Conformité PCI DSS : la référence SKU Premium est conforme aux exigences pci DSS (Payment Card Industry Data Security Standard), ce qui lui permet de traiter les données de carte de paiement.
Fonctionnalités Premium uniquement
- Plages d’adresses IP privées IDPS : configurez des plages d’adresses IP privées pour déterminer si le trafic est entrant, sortant ou interne (East-West)

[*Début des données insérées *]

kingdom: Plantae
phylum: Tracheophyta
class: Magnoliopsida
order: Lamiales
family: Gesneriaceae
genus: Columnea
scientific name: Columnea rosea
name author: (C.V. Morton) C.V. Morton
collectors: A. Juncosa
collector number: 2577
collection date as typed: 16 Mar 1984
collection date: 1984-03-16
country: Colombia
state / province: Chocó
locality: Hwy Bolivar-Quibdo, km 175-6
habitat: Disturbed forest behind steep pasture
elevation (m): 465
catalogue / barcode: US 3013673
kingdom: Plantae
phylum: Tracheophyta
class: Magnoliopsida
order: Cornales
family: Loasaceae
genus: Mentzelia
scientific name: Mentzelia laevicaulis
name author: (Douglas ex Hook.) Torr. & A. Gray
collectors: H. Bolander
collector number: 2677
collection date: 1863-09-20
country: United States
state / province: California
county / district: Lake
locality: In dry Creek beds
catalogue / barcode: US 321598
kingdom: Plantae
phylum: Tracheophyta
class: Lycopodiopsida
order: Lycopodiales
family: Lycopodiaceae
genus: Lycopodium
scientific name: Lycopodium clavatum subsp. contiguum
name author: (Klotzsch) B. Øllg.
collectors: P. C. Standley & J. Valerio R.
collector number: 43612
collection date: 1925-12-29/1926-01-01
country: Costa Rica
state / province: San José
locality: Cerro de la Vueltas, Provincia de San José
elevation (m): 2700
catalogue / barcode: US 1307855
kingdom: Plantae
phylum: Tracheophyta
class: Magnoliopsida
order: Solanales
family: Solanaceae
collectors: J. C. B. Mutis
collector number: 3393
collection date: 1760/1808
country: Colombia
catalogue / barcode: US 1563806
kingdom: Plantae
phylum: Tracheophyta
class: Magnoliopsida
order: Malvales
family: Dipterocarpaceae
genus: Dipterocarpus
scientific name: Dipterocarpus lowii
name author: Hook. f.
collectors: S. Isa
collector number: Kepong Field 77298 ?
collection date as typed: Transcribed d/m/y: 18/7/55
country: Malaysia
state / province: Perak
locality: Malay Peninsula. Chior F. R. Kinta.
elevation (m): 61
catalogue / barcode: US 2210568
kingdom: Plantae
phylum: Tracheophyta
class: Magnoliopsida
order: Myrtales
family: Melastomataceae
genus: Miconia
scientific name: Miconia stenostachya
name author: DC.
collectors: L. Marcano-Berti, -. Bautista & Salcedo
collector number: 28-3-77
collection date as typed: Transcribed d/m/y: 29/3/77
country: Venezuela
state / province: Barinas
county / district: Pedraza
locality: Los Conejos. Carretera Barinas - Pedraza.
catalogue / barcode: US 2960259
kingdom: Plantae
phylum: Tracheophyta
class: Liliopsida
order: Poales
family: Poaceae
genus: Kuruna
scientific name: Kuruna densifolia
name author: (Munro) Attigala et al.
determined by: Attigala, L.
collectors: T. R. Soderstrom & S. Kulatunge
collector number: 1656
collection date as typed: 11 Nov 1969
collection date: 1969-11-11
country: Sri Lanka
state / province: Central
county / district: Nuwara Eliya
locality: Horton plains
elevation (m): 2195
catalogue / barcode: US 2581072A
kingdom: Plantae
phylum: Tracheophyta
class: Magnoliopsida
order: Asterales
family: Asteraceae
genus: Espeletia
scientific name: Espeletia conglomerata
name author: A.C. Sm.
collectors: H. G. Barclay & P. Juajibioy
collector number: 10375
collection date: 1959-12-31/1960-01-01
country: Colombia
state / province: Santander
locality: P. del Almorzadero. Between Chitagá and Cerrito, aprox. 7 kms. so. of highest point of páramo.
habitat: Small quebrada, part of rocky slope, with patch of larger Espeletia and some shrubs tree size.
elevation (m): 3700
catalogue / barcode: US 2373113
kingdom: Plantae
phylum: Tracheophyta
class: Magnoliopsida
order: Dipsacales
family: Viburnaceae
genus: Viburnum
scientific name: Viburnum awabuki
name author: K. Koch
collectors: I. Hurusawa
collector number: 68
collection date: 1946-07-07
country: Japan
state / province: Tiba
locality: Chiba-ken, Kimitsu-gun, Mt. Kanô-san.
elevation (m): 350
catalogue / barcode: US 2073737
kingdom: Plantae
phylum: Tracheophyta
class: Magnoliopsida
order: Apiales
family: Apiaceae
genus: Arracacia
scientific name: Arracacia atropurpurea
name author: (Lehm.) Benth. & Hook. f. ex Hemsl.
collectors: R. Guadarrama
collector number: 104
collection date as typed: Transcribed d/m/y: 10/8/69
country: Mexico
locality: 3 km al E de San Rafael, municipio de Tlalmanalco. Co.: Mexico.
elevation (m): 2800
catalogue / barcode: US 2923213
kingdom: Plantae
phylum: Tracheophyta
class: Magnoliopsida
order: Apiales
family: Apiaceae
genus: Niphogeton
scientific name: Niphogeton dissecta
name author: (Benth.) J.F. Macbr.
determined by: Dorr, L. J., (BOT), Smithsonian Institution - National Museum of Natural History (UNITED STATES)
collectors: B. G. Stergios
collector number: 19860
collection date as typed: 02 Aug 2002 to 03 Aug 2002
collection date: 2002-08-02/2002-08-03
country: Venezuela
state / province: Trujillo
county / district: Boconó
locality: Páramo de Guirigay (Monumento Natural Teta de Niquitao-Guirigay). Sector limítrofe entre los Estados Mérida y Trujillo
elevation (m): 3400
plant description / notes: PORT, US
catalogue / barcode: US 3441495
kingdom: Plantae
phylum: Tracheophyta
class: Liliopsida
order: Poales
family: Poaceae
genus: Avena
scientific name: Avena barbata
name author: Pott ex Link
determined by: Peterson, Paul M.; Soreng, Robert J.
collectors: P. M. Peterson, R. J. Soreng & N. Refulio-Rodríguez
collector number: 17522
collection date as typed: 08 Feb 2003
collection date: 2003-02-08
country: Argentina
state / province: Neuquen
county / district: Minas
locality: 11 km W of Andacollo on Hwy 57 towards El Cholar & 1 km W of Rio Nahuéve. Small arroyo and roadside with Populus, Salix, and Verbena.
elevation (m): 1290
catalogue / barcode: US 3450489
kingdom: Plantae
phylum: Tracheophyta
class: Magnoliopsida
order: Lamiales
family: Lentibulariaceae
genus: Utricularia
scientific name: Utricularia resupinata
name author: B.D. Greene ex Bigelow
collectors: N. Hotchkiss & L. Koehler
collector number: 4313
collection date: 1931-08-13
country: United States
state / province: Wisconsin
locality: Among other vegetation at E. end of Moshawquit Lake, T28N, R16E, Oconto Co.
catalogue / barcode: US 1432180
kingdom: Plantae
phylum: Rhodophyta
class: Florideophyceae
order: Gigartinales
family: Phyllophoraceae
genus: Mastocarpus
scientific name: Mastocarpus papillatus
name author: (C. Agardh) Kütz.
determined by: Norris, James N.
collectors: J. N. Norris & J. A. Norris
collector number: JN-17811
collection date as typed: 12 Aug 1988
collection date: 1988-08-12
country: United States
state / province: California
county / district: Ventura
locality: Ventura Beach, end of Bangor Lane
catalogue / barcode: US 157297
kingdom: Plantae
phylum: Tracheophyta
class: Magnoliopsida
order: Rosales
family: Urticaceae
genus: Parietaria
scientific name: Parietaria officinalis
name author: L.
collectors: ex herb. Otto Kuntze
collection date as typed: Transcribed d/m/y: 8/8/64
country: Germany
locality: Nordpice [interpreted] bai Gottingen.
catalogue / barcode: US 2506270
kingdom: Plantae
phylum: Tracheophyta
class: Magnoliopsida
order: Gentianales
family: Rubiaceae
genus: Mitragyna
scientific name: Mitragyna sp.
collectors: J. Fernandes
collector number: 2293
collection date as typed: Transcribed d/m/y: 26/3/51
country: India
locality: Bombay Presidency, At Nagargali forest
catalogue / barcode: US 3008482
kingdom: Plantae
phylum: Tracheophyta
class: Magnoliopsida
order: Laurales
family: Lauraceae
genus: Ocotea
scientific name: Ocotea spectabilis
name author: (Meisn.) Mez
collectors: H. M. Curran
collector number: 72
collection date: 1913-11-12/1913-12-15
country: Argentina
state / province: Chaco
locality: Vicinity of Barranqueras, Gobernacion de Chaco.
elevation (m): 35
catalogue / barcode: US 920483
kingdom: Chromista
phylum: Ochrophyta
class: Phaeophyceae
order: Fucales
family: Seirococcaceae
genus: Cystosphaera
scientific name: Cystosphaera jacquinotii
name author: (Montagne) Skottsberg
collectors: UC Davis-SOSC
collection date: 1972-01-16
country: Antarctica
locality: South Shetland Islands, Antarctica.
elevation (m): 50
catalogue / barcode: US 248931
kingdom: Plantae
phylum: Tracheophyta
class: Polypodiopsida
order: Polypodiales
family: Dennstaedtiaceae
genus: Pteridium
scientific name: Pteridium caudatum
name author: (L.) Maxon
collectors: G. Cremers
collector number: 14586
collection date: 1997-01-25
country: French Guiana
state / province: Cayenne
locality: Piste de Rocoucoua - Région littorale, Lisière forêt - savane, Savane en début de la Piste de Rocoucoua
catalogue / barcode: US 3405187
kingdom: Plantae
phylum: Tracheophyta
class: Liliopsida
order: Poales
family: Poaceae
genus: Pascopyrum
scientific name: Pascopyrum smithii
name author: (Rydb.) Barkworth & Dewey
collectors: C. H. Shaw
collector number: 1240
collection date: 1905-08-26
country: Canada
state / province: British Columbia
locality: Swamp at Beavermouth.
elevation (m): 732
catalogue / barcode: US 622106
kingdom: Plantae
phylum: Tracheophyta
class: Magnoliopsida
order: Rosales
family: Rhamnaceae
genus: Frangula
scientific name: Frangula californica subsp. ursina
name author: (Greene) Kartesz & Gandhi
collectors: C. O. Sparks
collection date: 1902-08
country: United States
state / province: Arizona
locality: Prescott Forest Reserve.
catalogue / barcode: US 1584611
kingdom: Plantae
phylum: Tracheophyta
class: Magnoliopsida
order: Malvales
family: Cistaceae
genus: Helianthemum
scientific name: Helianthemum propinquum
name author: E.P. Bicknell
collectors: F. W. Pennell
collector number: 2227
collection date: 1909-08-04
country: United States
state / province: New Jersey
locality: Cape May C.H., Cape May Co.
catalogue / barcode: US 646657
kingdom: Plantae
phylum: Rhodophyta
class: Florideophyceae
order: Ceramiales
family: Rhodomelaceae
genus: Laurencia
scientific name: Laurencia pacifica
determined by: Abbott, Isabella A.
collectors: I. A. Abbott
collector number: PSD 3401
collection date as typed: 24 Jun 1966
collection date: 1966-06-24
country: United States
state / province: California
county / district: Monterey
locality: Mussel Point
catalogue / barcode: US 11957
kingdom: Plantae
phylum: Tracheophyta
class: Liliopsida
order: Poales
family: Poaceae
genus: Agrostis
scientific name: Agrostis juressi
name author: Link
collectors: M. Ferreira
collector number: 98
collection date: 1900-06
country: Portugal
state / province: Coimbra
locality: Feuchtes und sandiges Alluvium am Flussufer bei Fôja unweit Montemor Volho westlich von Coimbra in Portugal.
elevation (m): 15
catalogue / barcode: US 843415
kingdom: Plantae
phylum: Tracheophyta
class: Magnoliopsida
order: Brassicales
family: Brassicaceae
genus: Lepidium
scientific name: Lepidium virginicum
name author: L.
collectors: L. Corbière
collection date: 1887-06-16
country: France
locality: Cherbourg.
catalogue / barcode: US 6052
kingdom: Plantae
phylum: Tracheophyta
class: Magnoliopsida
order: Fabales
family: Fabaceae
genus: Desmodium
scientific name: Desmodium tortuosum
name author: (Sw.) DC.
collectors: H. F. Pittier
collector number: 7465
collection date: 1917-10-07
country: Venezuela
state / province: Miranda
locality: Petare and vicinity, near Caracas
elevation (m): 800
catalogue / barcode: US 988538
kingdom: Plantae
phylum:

- Règles de signature IDPS : personnaliser les signatures en modifiant leur mode en mode Désactivé, Alerte ou Alerte et Refus
- Recherche de catégorie web : identifier la catégorie d’un nom de domaine complet ou une URL à l’aide de la fonctionnalité Vérification de catégorie web
- Demandes de modification de catégorie : demandes de modifications de catégorie pour les noms de domaine complets ou les URL qui doivent se trouver dans différentes catégories
- Gestion des certificats d’inspection TLS : prise en charge des certificats d’autorité de certification fournis par le client pour l’inspection TLS
Fonctionnalités communes de toutes les références SKU
Zones de haute disponibilité et de haute disponibilité intégrées
Toutes les références SKU du Pare-feu Azure sont les suivantes :
- Haute disponibilité intégrée sans équilibreur de charge supplémentaire requis
- Prise en charge du déploiement des zones de disponibilité pour une disponibilité accrue
- Aucun coût supplémentaire pour le déploiement dans plusieurs zones de disponibilité
Traduction d’adresses réseau (NAT)
Tous les SKU prennent en charge :
- NAT source (SNAT) : toutes les adresses IP du trafic de réseau virtuel sortant sont traduites en adresse IP publique du Pare-feu Azure
- NAT de destination (DNAT) : le trafic réseau Internet entrant vers votre adresse IP publique de pare-feu est traduit et filtré en adresses IP privées
Gestion et surveillance
Toutes les références SKU sont les suivantes :
- Intégration d’Azure Monitor : tous les événements sont intégrés à Azure Monitor pour la journalisation et la supervision
- Classeur de pare-feu Azure : canevas flexible pour l’analyse des données du pare-feu Azure
- Gestion centralisée : prise en charge d’Azure Firewall Manager
- Analyse des stratégies : gestion et analyse des règles au fil du temps
- Intégration DevOps : prise en charge de REST/PowerShell/CLI/templates/Terraform
Conformité et certifications
Toutes les références SKU sont les suivantes :
- Conforme aux normes PCI (Payment Card Industry)
- Conforme aux contrôles d’organisation de service (SOC)
- Conforme à l’Organisation internationale de normalisation (ISO)
Premium fournit également la conformité PCI DSS pour les environnements de traitement des paiements.